Former President George W. Bush is the most obvious historical example. His approval rating was hovering around 40 percent until the September 11 terrorist attacks, when it shot up to an incredible 90 percent. The Iraq War, now widely viewed as a foreign policy disaster, also saw Bush receive a significant jump in his domestic approval rating as he ordered bombs to rain down in a foreign country.
The COVID-19 pandemic is not much different. It has inflated the approval ratings of many leaders. But what goes up must come down. People’s newfound or renewed patriotism will wear down. The voices of opposition parties and critics of the government who were initially drowned out by the mayhem are getting louder as inevitable gaps in government policies are slowly revealed and fatigue over COVID-19 restrictions begin to set in.

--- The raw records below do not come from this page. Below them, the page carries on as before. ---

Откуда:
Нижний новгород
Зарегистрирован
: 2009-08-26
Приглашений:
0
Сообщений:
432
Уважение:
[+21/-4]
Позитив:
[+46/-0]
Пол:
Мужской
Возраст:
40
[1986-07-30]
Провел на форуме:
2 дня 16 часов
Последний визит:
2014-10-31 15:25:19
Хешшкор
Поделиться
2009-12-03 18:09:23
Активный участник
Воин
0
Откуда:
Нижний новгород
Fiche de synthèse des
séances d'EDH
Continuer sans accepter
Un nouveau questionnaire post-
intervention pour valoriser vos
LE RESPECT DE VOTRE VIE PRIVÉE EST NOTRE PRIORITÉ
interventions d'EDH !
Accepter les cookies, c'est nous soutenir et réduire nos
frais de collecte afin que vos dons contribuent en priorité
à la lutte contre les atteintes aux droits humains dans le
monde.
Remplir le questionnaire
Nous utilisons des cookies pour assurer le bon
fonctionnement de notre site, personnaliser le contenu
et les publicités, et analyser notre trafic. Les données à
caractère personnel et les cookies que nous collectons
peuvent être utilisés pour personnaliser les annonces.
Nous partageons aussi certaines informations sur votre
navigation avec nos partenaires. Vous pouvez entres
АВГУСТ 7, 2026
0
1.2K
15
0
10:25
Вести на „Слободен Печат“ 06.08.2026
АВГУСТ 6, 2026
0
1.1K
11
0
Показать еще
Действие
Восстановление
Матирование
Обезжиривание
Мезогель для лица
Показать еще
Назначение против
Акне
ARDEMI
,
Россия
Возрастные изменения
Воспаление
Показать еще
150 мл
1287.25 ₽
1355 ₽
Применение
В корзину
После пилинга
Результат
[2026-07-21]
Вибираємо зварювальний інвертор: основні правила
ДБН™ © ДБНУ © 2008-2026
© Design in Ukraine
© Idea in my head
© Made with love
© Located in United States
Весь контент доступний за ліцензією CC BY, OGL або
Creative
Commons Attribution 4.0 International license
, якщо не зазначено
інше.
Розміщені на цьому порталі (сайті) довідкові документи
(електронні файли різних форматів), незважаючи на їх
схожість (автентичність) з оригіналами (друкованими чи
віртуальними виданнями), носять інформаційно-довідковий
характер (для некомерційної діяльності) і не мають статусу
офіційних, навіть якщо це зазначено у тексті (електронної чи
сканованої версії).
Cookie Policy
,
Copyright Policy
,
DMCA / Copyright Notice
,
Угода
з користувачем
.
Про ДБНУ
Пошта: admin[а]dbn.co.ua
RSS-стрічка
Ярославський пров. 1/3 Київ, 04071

There is a rough road ahead and political leaders know this. This global event is going to change the world completely—it already has. Our entire economy, and understanding of social supports will need to be redesigned. Not since the Great Depression and World Wars has there been a global event that will challenge governments and their citizens more.
Governments don’t want elections two years down the road when things could look far worse. Right now they have the goodwill of voters on their side. New Brunswick’s Premier Blaine Higgs won a majority. B.C. Premier John Horgan, who was initially criticized for his decision to call a snap election, also ended up with a majority.
Which brings us back to Ontario. Doug Ford’s majority government has been on a roller coaster ride in public approval since being elected in June 2018. Whether he was being booed at a Special Olympics Ceremony or the Toronto Raptors’ championship parade, it was clear Premier Ford’s attacks on everything from teachers’ unions, to the environment, to basically unleashing vengeance on the City of Toronto, was all coming back to bite him in opinion polls. There weren’t many other Canadian politicians with a worse reputation.
Yet as the first wave of the COVID-19 pandemic hit in May, Ontarians went from mostly disapproving of their premier (61 per cent had a negative impression of Ford) to a 66 per cent approval rating last month, according to an Angus Reid poll. It remains to be seen how long this higher approval rating will last as the government’s neglect of long-term care and concerns over Ford’s back-to-school plans continue to percolate.
Premier Ford did say that he wouldn’t call an early election, although it is worth noting that New Brunswick Premier Higgs also expressed doubts whether voters would want an election before calling one. Horgan actually had an agreement with the B.C. Green Party not to call an early election.
The signs of an election in Ontario are there—a campaign-style summer tour for the Premier and incumbent PC MPPs rushing to become nominated two years before the next scheduled election, not to mention an enthusiastic push for fundraising.
Calling a snap election during a pandemic is a high risk, high reward game. Leaders risk losing their government and being seen as opportunistic during a pandemic. But so far, their political calculation has been rewarded.
Pranav Bakaraju is a legislative assistant to NDP MPP Chris Glover.